Ze was de vrouw achter vele spraakmakende tv-programma’s, maar zelf bleef Ellen Jens het liefst in de schaduw. Tijdens een zeldzaam interview, in 1974 in Het Vrije Volk, verklaarde ze: ‘Misschien stom om te zeggen, maar ik geloof dat ik een dienende natuur heb.’
Jens was op dat moment, met een korte onderbreking, tien jaar in dienst van de VPRO, waar ze het vak leerde van de vermaarde kunstregisseur Warry van Kampen. Nationale bekendheid kreeg ze begin jaren zeventig als producer van de ontregelende Fred Haché- en Barend Servetshows, geregisseerd door Wim T. Schippers. Of beter gezegd: mede-geregisseerd, want het gebeurde samen met Ruud van Hemert, Gied Jaspars en Wim van der Linden.

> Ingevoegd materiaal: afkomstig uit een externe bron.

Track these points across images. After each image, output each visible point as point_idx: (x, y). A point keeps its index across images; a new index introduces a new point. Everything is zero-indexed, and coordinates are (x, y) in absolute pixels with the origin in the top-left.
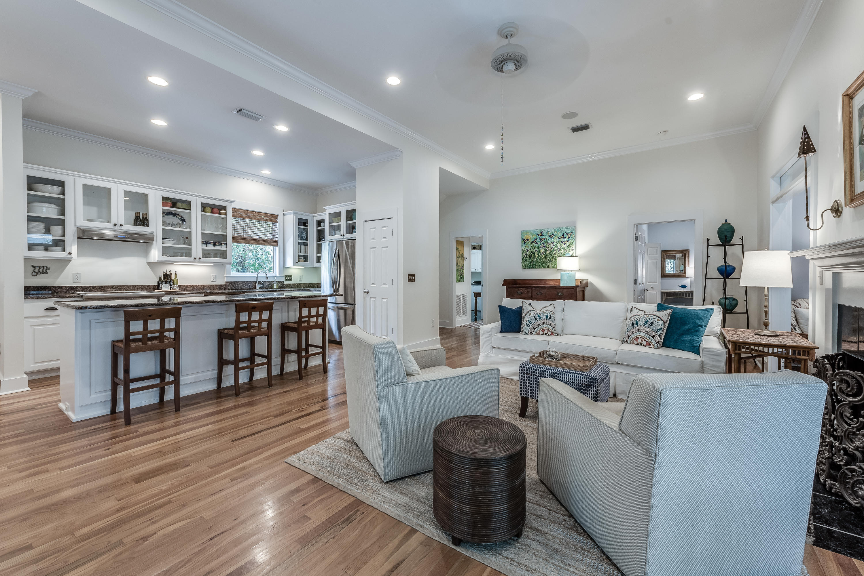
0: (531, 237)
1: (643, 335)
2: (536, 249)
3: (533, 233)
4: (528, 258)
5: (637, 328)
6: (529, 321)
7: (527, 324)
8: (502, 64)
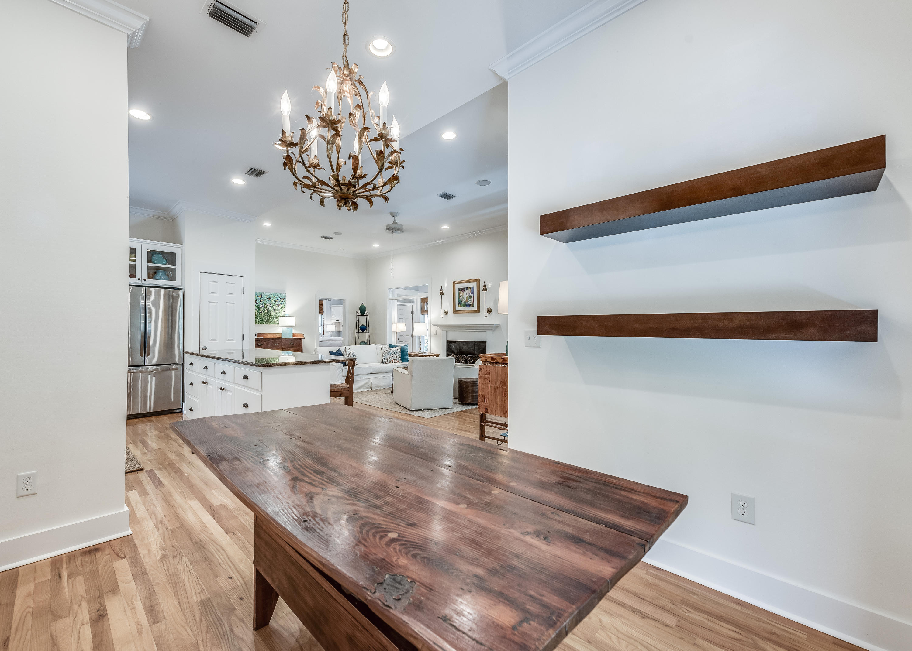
1: (395, 358)
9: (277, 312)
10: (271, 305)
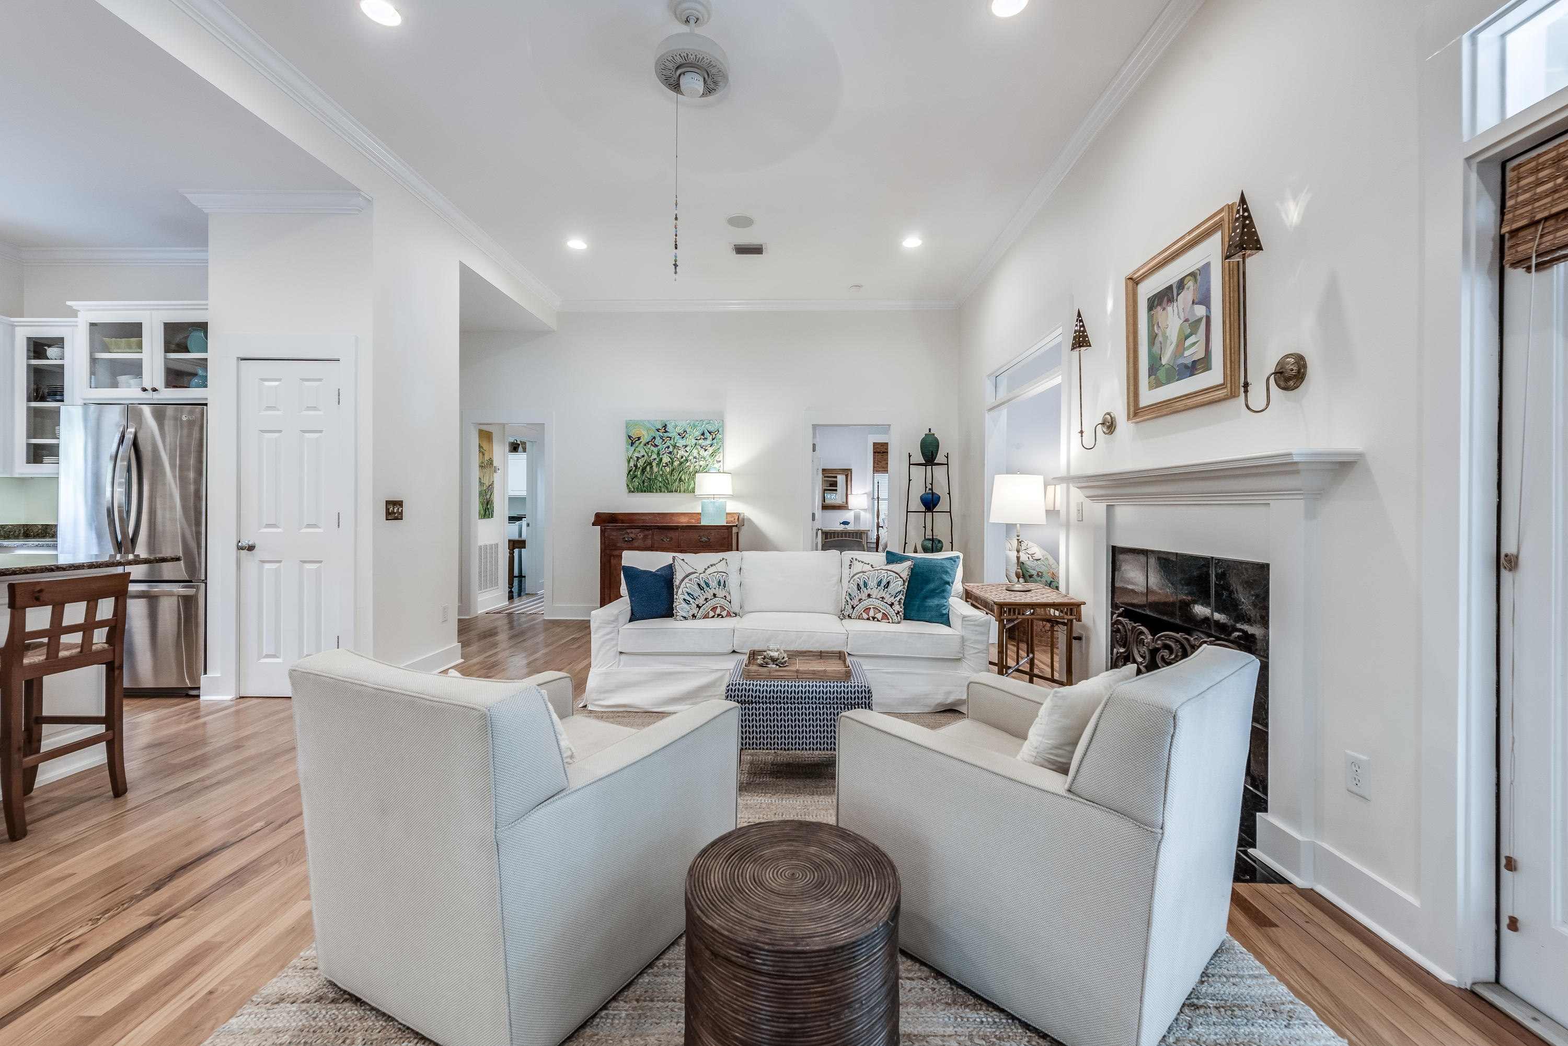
0: (644, 433)
1: (878, 603)
2: (654, 456)
3: (648, 425)
4: (639, 473)
5: (867, 592)
6: (689, 594)
7: (684, 600)
8: (679, 72)
9: (701, 463)
10: (688, 449)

De vier heren, elk voorzien van een groot ego, vochten elkaar zo’n beetje de tent uit. Aan Jens de taak om, zoals Schippers ooit in Het Parool erkende, ‘orde te scheppen in de chaos'.
Jens’ wapen was daarbij haar kladblok. Minutieus hield ze bij wat goed en fout ging tijdens de opnamen. Clous van Mechelen, die liedjes schreef voor Barend Servet, herinnert zich: ‘Ze pende per dag wel honderd velletjes vol. Als Ruud van Hemert dan bijvoorbeeld zei: take vier was het mooist, bladerde Ellen snel terug in haar notities en zei: op zich heb je gelijk, Ruud, ware het niet dat op dat moment camera drie uitviel.’

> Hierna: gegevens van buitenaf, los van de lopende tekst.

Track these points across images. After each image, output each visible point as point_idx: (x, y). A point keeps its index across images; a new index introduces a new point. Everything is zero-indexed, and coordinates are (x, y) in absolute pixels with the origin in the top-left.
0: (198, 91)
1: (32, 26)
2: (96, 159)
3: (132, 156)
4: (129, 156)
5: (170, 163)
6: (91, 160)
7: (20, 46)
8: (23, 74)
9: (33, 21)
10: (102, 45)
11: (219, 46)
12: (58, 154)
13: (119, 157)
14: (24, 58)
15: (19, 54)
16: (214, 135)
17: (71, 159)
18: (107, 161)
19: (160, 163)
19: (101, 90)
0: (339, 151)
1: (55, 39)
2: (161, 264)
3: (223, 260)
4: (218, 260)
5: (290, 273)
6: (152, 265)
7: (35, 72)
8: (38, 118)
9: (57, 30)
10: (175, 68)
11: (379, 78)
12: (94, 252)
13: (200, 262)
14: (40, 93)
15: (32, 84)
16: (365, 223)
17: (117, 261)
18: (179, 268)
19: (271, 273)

Berend Boudewijn vertelde in 2022 in HP/DeTijd: ‘De mannen schoven alles maar voor zich uit. Dan moest Ellen weer naar de NOS om te bekennen: nee, we hebben nog steeds geen decortekeningen.’

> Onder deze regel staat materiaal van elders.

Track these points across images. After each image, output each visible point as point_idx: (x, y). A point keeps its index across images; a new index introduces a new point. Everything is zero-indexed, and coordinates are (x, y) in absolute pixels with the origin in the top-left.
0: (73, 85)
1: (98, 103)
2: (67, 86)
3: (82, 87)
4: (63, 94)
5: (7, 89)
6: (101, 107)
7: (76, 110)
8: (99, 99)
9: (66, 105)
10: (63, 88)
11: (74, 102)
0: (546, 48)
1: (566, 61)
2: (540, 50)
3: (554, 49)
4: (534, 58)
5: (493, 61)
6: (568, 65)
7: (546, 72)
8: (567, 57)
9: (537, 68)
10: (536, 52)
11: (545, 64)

Het tweetal kende elkaar van de Leidse Universiteit, waar Boudewijn No bed for bacon regisseerde met een rol voor rechtenstudent Ellen Jens. In die tijd hoopte ze juridisch adviseur te worden bij een toneelgezelschap, maar Jens brak haar studie na vier jaar af en solliciteerde bij de VPRO. Alwaar de Wassenaarse gymnasiaste uit ruim tweehonderd kandidaten werd geselecteerd als productie-assistent.